Но хотя нас прежде всего волнуют вероятные глобальные катаклизмы, на самом деле большая часть катастроф носит локальный характер и имеет относительно небольшой масштаб. В восьмой главе мы увидим, что у катастрофы есть своя фрактальная геометрия, в том смысле, что малое бедствие, то же крушение самолета, порой может очень напоминать крупное — скажем, расплавление активной зоны ядерного реактора. Ключевое различие необходимо проводить как раз между крупными катастрофами — и катастрофами колоссального масштаба, которые занимают дальнюю оконечность правого хвоста распределения и называются «драконьими королями». Почему этого статуса, приводя к смерти не сотен тысяч, а миллионов или даже десятков миллионов, достигают лишь немногие бедствия? Ответ отчасти заключается в том, что многие виды катастроф ограничены географически. Даже сильнейшее землетрясение не ощущается во всем мире. Даже самые большие войны, в сущности, ведутся не во всех странах. Мировые войны были примечательны тем, что, условно говоря, сжали пространство и время. Во Второй мировой большая часть людей погибла в двух роковых треугольниках: вершинами одного стали Северное море, Черное море и Балканский полуостров, а вершинами другого — Маньчжурия, Филиппины и Маршалловы острова. По сути, большую часть мировых континентов война почти или вовсе не затронула. Итак, значение имеет, во-первых, то, поражает ли бедствие густонаселенную часть земного шара, а во-вторых, то, имеют ли смерти и разрушения, произошедшие в эпицентре и вокруг него, какие-либо последствия в отдаленных местах. Мы отмечали, что при извержении большого вулкана дым и пепел могут распространиться далеко и широко — и тем самым повлиять на климат на других континентах. Если говорить о землетрясении или наводнении, то и здесь вероятны широкомасштабные последствия, если начальный удар вносит разлад в сельскохозяйственную, коммерческую или финансовую системы одной или нескольких стран. В общем, самое важное в любой катастрофе — это наличие или отсутствие пагубного влияния, иными словами, то, может ли она распространить свой первый удар по биологическим сетям жизни или по социальным сетям человечества. И нам не понять ни одной катастрофы, если мы хотя бы немного не ознакомимся с наукой о сетях.

Глава 4Сетевой мир

Чтобы не распространять пагубную заразу, сводя вместе множество людей, он воздвиг свою кафедру на вершине ворот: зараженные стояли внутри, иные — снаружи. И проповедник, оказавшись в таком положении, не замедлил обратить себе во благо те страх и ужас, которые в тот миг терзали души людей.

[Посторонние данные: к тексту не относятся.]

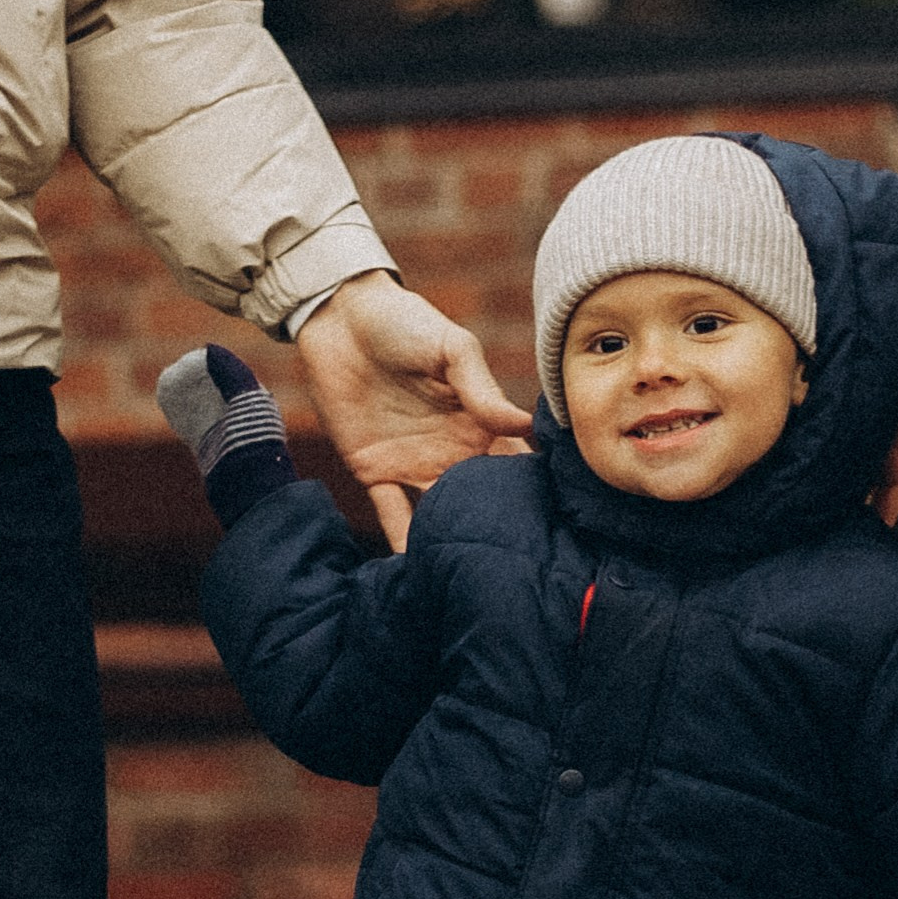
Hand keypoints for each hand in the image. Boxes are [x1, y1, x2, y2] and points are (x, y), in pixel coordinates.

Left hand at [295, 270, 532, 549]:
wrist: (339, 318)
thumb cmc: (404, 322)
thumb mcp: (452, 349)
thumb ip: (483, 390)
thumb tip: (525, 427)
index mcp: (480, 425)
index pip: (514, 465)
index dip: (532, 492)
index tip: (558, 525)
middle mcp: (454, 452)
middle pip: (480, 500)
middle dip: (497, 530)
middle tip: (519, 566)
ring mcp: (415, 465)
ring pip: (440, 514)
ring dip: (452, 542)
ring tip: (473, 580)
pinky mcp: (374, 471)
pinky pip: (391, 513)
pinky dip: (402, 542)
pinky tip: (416, 573)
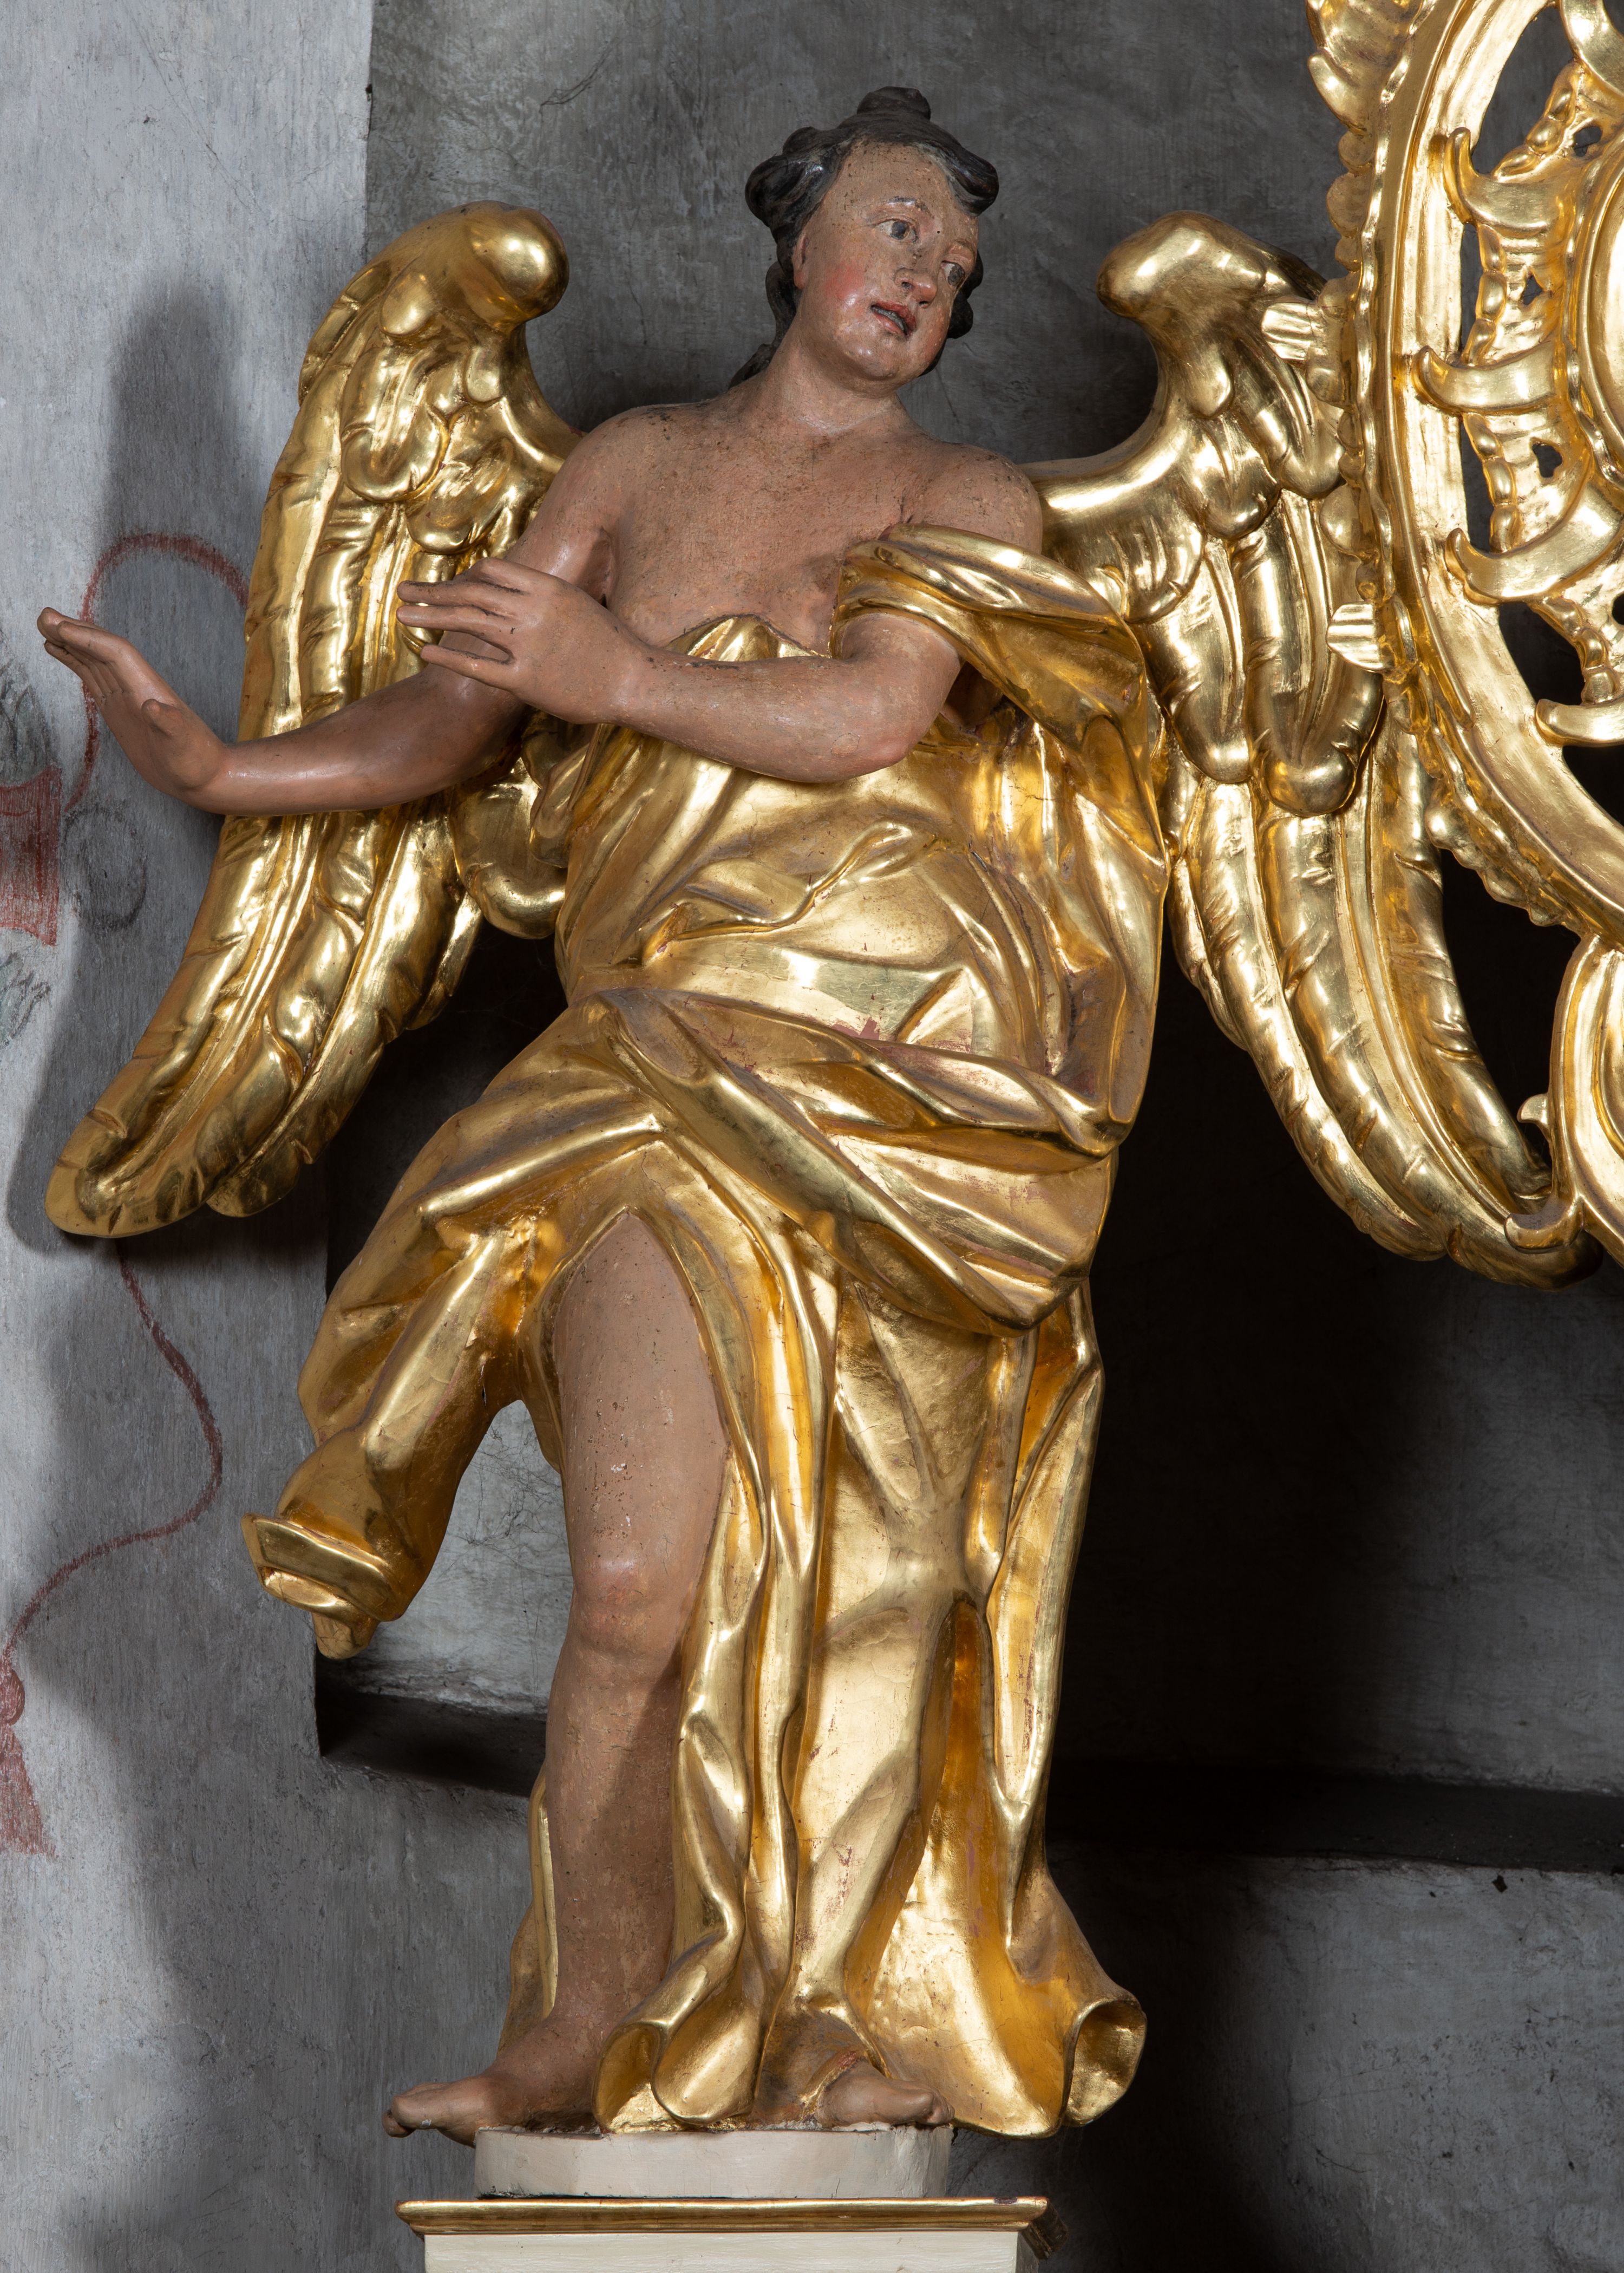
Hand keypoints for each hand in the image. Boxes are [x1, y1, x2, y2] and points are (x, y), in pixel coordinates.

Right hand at [37, 609, 223, 799]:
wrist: (203, 774)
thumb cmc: (196, 760)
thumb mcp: (184, 744)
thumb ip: (170, 725)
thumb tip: (153, 706)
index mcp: (148, 688)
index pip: (116, 653)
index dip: (90, 639)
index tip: (61, 628)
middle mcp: (135, 685)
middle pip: (101, 649)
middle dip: (75, 632)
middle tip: (44, 615)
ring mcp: (125, 695)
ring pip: (93, 659)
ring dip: (69, 642)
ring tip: (44, 626)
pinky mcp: (118, 708)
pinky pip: (92, 677)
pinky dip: (74, 661)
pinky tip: (58, 651)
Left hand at [397, 560, 644, 722]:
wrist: (634, 679)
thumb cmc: (612, 645)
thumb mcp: (580, 606)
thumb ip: (548, 599)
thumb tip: (523, 596)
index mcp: (547, 588)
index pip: (492, 571)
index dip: (462, 578)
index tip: (445, 586)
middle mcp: (533, 611)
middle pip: (471, 594)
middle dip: (433, 592)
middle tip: (403, 590)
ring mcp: (527, 645)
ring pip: (468, 623)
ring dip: (430, 617)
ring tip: (401, 614)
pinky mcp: (525, 679)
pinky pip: (478, 665)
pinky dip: (448, 657)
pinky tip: (424, 651)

Дэвид Юм. «История Англии»

Вольтер против Папы римского

Расстояние от Женевы до Лиссабона, если считать по прямой, составляет почти 900 миль (ок. 1,5 тыс. км). Вряд ли 1 ноября 1755 года, когда португальскую столицу разрушили землетрясение и цунами, кто-либо из жителей швейцарского города ощутил хотя бы легкий толчок. Однако же вести о катастрофе разнеслись гораздо дальше, чем дрожь земли, — благодаря сети публикаций и почтовой переписки, развившейся в западном мире за два столетия после начала Реформации, во время которой Женева стала столицей кальвинизма. Франсуа-Мари Аруэ, более известный под своим литературным псевдонимом — Вольтер, еще задолго до 1755 года тяготел к религиозному скептицизму. Именно потому он проводил те дни в Женеве — король Людовик XIV изгнал его из Парижа. Но лишь после лиссабонского землетрясения отвращение Вольтера ко всем ответвлениям философии, нацеленным примирить человечество с катастрофами, на вид столь произвольными, приняло окончательную форму[322]. В своей нехарактерно страстной «Поэме о гибели Лиссабона» Вольтер вступил в спор — настолько резкий, насколько осмелились он и его издатель, — с оптимистической теодицеей немецкого энциклопедиста Готфрида Вильгельма Лейбница («Мы живем в лучшем из возможных миров») и английского поэта Александра Поупа («Все хорошо, что есть»), поразившей его своим нестерпимым самодовольством.